OGH 11Os92/15m

OGH11Os92/15m11.8.2015

Der Oberste Gerichtshof hat am 11. August 2015 durch den Senatspräsidenten des Obersten Gerichtshofs Dr. Schwab als Vorsitzenden sowie die Hofrätinnen des Obersten Gerichtshofs Dr. Bachner‑Foregger, Mag. Michel und Mag. Fürnkranz und den Hofrat des Obersten Gerichtshofs Dr. Oberressl als weitere Richter in Gegenwart des Richteramtsanwärters Mag.
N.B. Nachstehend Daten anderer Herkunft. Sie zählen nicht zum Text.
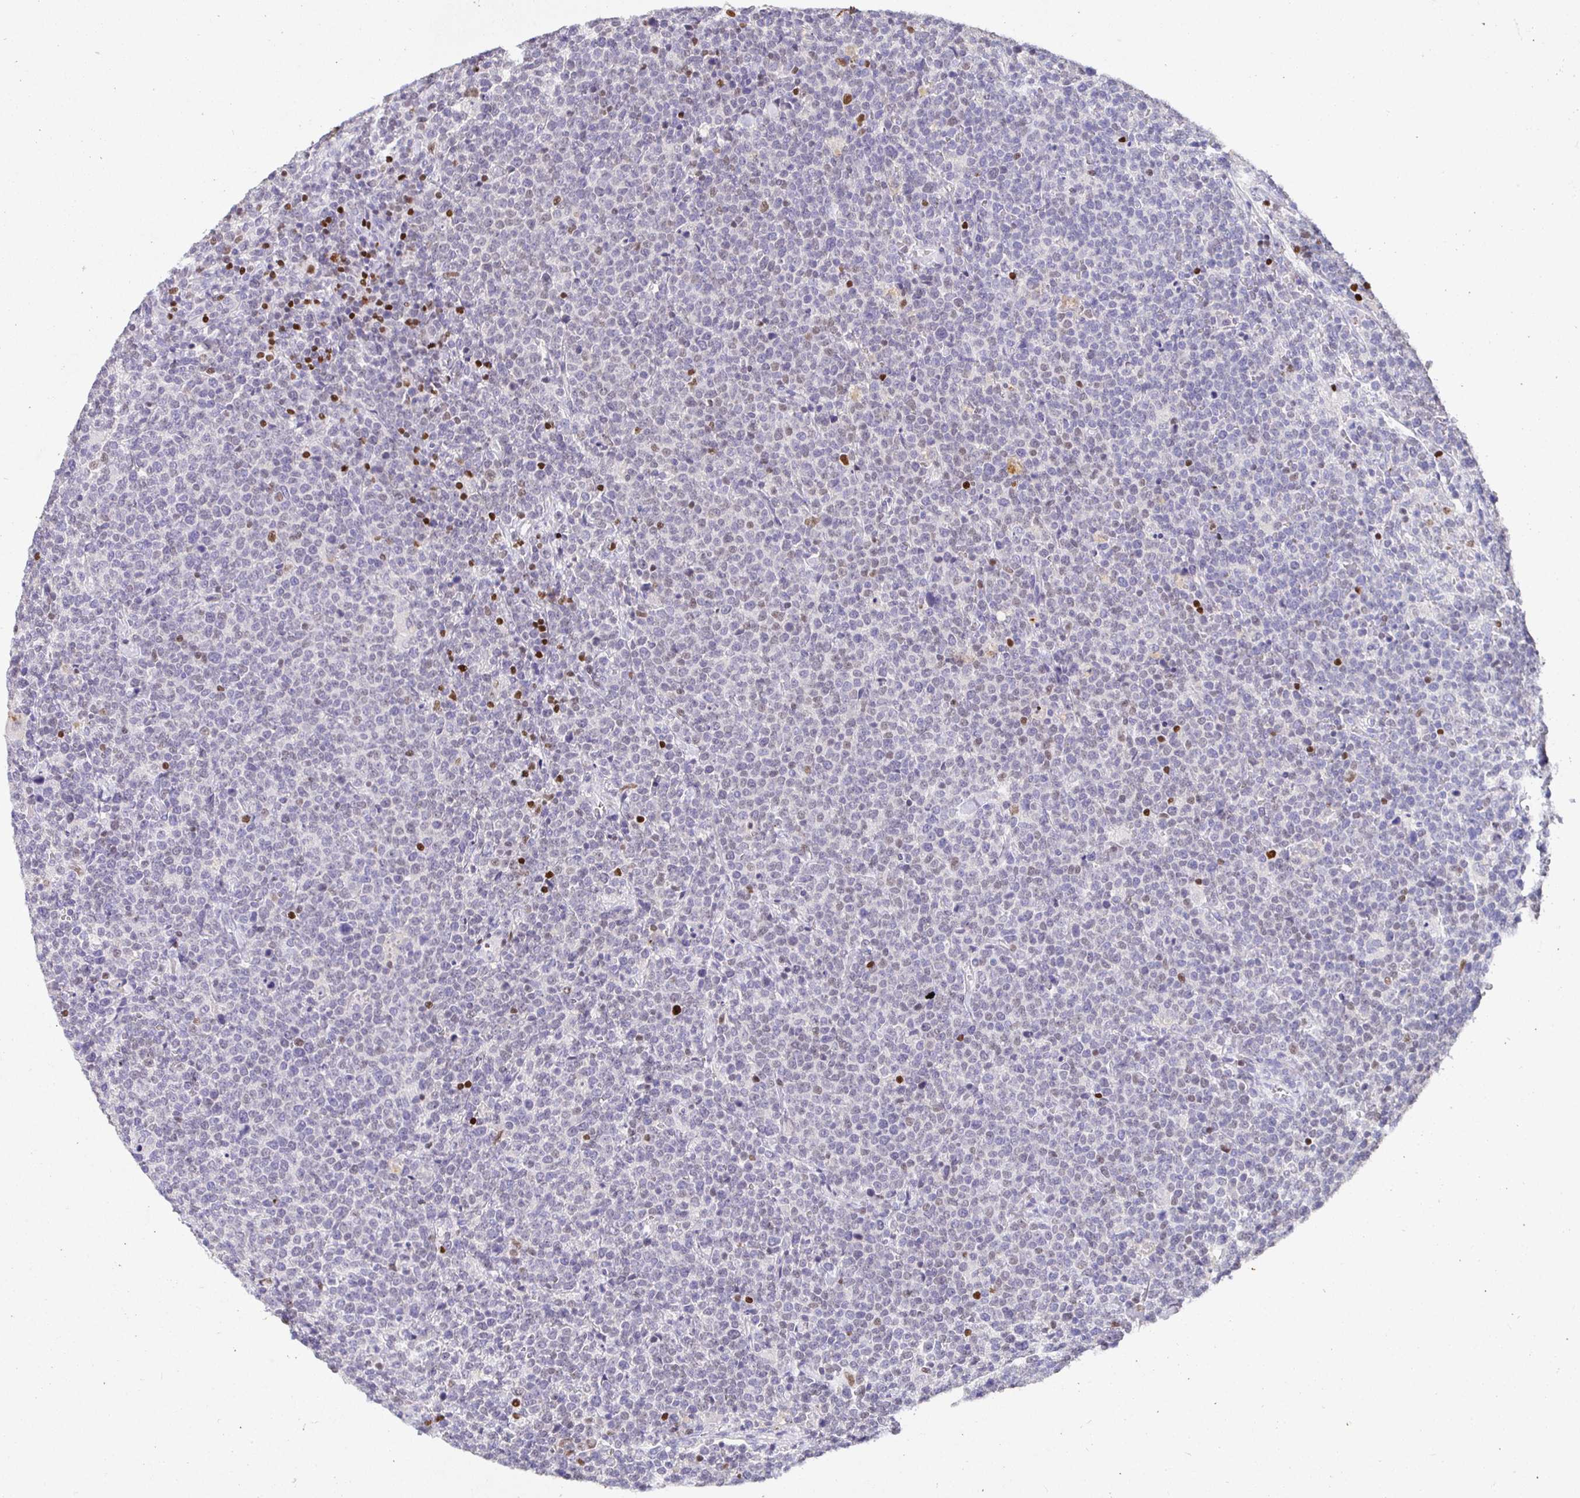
{"staining": {"intensity": "negative", "quantity": "none", "location": "none"}, "tissue": "lymphoma", "cell_type": "Tumor cells", "image_type": "cancer", "snomed": [{"axis": "morphology", "description": "Malignant lymphoma, non-Hodgkin's type, High grade"}, {"axis": "topography", "description": "Lymph node"}], "caption": "An image of human lymphoma is negative for staining in tumor cells. (DAB IHC with hematoxylin counter stain).", "gene": "SATB1", "patient": {"sex": "male", "age": 61}}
Zonsics als Schriftführer in der Strafsache gegen Josef M***** wegen des Verbrechens der Vergewaltigung nach §§ 15, 201 Abs 1 StGB über die Nichtigkeitsbeschwerde und die Berufung des Angeklagten gegen das Urteil des Landesgerichts Leoben als Schöffengericht vom 12. Mai 2015, GZ 34 Hv 122/14k‑43, nach Anhörung der Generalprokuratur in nichtöffentlicher Sitzung den

Beschluss

gefasst:

European Case Law Identifier: ECLI:AT:OGH0002:2015:0110OS00092.15M.0811.000

 

Spruch:

Die Nichtigkeitsbeschwerde wird zurückgewiesen.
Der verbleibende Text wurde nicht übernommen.